South x Southeast's August issue is out, HERE, and it features work by Sheila Pree Bright, Jerry Uelsmann, Laura Noel, Gordon Stettinius and Terry Brown, Thomas Fahley, Maude Schuyler Clay, Annie Hogan, Gillian Laub, and Pam Moxley, among a host of other things, all of interest to those engaged in Southern photography.


 Full access to South x Southeast only comes with payment of (a modest) subscription fee, so I'm still working out how to feature its contents on this blog. I want to provide information about the photographers featured in each month's issue but I also want to honor the good editorial work of those who bring this work to us in this format.

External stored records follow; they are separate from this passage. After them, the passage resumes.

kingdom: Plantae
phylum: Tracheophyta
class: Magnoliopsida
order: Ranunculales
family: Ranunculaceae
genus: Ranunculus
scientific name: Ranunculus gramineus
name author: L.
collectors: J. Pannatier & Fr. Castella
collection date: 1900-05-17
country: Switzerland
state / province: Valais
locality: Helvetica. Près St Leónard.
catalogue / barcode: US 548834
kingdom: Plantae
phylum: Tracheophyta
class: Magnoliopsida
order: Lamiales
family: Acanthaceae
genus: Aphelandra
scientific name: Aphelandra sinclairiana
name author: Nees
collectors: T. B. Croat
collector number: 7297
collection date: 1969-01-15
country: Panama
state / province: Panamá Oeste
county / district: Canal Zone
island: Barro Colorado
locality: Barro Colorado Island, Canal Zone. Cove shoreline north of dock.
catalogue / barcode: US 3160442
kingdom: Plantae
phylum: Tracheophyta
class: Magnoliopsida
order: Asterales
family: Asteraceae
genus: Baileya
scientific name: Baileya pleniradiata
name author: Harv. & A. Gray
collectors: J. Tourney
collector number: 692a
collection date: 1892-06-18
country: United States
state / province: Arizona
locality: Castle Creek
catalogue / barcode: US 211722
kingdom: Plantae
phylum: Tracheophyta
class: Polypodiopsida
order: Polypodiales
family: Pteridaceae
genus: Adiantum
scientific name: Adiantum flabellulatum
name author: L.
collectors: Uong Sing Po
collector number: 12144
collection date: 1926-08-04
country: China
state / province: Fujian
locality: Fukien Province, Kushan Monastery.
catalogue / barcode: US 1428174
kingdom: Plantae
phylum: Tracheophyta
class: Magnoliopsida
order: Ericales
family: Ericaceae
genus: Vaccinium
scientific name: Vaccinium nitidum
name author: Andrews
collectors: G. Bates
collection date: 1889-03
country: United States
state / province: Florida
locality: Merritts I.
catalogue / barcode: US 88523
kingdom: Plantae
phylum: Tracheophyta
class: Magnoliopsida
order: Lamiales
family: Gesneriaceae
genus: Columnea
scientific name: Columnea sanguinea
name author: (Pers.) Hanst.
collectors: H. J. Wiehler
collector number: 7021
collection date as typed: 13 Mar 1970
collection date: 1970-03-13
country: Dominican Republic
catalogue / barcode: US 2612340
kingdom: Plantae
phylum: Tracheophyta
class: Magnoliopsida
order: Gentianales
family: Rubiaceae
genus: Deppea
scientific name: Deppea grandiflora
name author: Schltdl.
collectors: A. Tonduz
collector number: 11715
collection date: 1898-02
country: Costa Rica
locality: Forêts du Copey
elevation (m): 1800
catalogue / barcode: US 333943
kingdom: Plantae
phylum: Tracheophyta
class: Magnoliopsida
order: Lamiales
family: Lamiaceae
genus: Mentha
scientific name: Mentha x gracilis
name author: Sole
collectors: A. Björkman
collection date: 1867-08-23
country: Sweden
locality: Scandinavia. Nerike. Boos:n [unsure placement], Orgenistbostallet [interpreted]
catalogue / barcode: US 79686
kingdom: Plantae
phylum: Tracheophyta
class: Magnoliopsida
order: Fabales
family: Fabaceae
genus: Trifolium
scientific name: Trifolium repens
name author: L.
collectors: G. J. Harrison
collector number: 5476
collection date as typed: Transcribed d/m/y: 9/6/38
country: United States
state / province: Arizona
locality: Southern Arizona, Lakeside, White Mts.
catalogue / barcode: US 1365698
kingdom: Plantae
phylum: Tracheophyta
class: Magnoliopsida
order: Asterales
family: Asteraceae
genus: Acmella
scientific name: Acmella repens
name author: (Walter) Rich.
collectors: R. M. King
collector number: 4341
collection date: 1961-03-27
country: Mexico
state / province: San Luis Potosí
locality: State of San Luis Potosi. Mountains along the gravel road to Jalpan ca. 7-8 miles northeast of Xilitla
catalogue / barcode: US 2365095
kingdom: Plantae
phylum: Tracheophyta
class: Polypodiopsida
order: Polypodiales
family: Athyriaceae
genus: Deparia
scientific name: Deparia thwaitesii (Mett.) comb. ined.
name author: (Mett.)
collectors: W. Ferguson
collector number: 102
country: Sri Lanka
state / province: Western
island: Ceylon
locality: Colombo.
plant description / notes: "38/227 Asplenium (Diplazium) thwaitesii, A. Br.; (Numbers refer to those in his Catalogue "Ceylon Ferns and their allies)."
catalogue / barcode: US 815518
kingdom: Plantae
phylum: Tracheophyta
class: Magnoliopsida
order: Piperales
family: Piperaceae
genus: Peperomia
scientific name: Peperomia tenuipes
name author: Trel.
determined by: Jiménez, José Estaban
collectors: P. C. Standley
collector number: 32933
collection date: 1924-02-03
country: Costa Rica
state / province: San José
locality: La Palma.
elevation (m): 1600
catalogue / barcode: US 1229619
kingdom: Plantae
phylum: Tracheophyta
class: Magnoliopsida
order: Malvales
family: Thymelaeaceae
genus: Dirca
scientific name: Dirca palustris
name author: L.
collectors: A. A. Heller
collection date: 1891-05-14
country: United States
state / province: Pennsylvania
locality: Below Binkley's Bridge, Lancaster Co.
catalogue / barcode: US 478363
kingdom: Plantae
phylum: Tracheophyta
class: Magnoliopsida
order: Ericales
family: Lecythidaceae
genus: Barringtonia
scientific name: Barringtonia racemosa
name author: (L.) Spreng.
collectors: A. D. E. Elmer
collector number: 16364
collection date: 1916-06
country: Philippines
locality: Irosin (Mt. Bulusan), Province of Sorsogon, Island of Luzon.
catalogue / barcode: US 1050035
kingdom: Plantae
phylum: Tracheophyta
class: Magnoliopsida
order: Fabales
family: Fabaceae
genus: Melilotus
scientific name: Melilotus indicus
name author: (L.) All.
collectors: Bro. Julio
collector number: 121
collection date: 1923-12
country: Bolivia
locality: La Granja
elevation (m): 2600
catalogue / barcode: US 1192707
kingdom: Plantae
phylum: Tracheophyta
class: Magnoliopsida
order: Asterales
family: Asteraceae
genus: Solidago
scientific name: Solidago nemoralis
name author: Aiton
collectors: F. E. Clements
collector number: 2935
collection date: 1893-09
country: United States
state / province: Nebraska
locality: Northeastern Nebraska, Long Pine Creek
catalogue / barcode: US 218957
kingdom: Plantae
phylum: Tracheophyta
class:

This is a concept in progress for me. We will see how it goes. The image above, a haunting image of a former slave cabin superimposed on an image of the master's house, from Annie Hogan's Double Vision portfolio, is from Hogan's website, though you will find lots more of her work, along with additional editorial content, in the August South x Southeast.

Lets just say for now that a reason to subscribe might be Maude Clay's portfolio called Erasing Sally Mann, a collection of photographs of Sally Mann's work prints deteriorating in the Southern weather of Mississippi. Since one of Mann's portfolios is of human bodies deteriorating in the Southern weather of Virginia, this is an interesting conceit for a project.